For most of us, societal expectations and gender roles are pinned on us the moment our existence is discovered. Even before we are born, traditional gender roles interfere with our lives, from pretty pink dresses being bought on mass for women expecting girls to trucks and dinosaurs being painted in nurseries awaiting little boys. Now, these examples may seem harmless, and they are for the most part, but they all add up to shape the lives of many – and not always in a positive way.
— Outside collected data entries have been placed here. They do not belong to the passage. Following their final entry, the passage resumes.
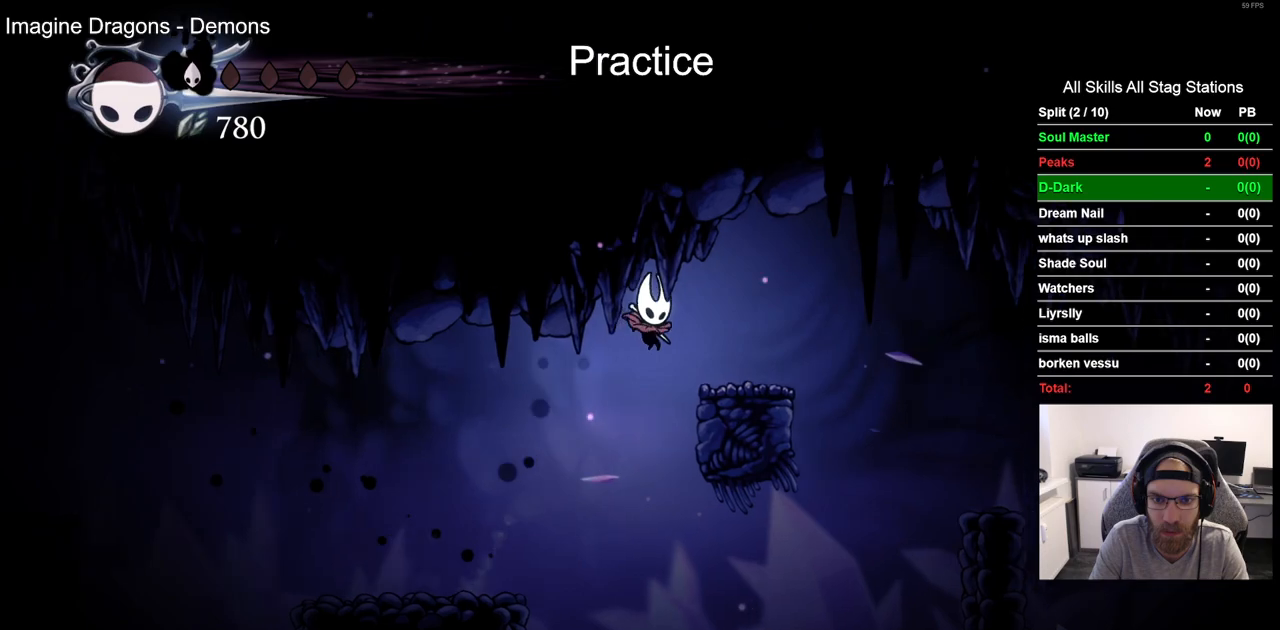
{"dt_ms": 500, "buttons": ["DPAD_RIGHT"], "left_stick": "center", "right_stick": "center", "events": [[250, "R2", "down"], [450, "R2", "up"]]}
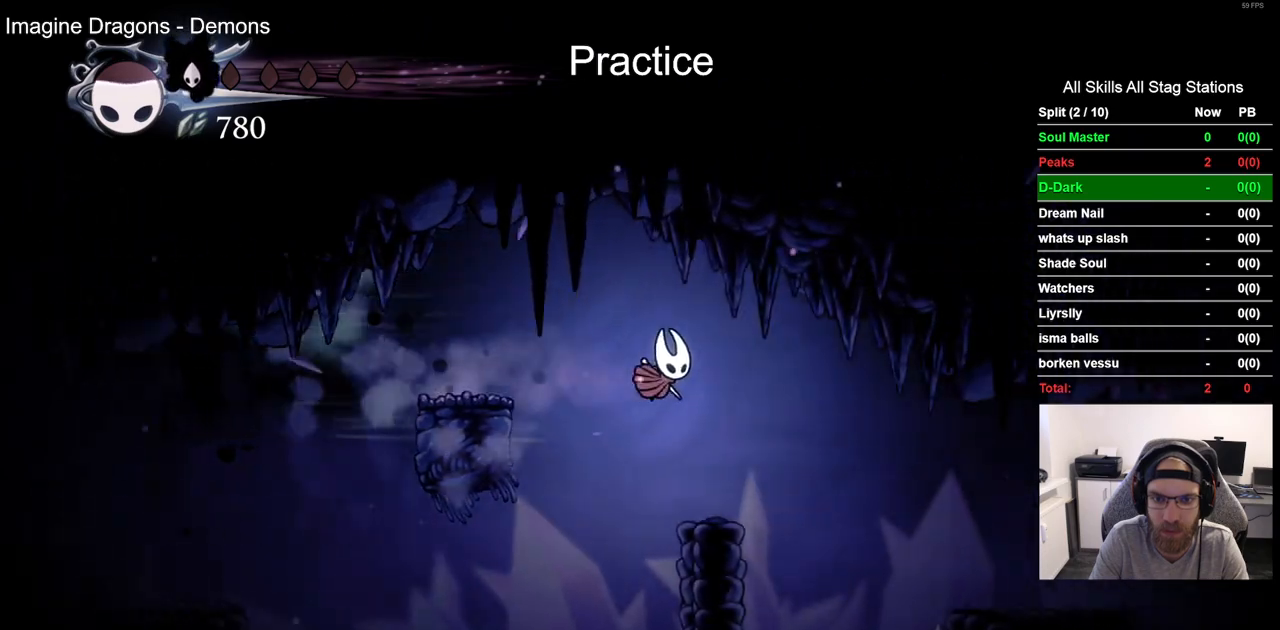
{"dt_ms": 500, "buttons": ["R2", "DPAD_RIGHT"], "left_stick": "center", "right_stick": "center", "events": [[267, "DPAD_RIGHT", "up"], [417, "DPAD_RIGHT", "down"], [433, "R2", "down"]]}
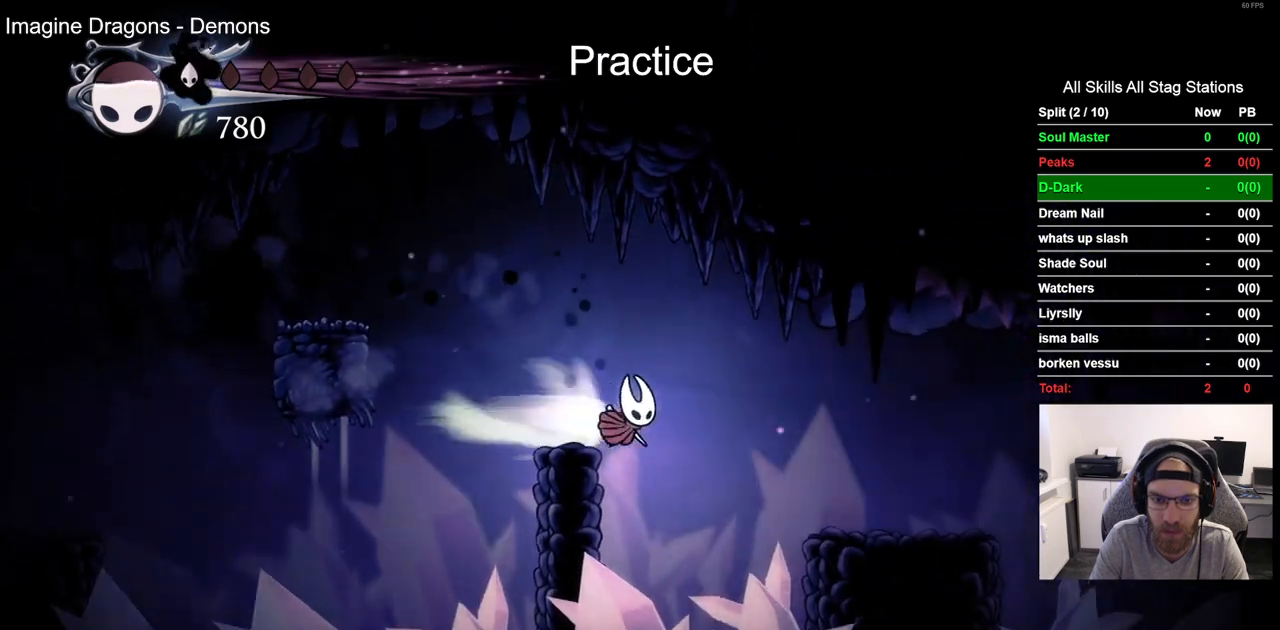
{"dt_ms": 500, "buttons": ["DPAD_RIGHT"], "left_stick": "center", "right_stick": "center", "events": [[100, "R2", "up"]]}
A lot of men are expected to behave in a certain way and show masculine traits, like:
- Needing to be seen as strong
- Showing stoicism and a lack of emotion - ‘boys don’t cry’
- Being dominant
- Achieving control
- Being the ‘breadwinner’ of their household
And even if your parents don’t or didn’t directly push these views on you, you are likely to unconsciously internalise at least some these norms and expectations from life around you, e.g. in the media, films, school, friends and family.
Why are these roles and expectations sometimes harmful?
While wanting to feel in control and strong is not inherently bad or negative, some research suggests that relying on all of these traditional ideas of what it is to be ‘a man’ may have a negative effect on male mental health.6 Conforming to these societal pressures like having to be self-reliant and have power over others is linked to poor male mental health, as well as increased distress.7
Research on the male need to be stoic and show little emotion has revealed that men who feel that they can’t speak openly about their emotions are less able to recognise mental health issues in themselves and are much less likely to try and find support.8 In fact, only 24% of men who have felt highly stressed discuss it with their friends or family – leaving a whopping 76% to internalise any problems and pretend everything is fine. This can often make things worse.9
Knowing this, it is important to put less pressure on yourself to conform to what society deems ‘manly’ and be conscious of times when you’re acting up to the stereotype to see if you can change it. Also – stop holding other men to this notion as this only perpetuates the stereotype.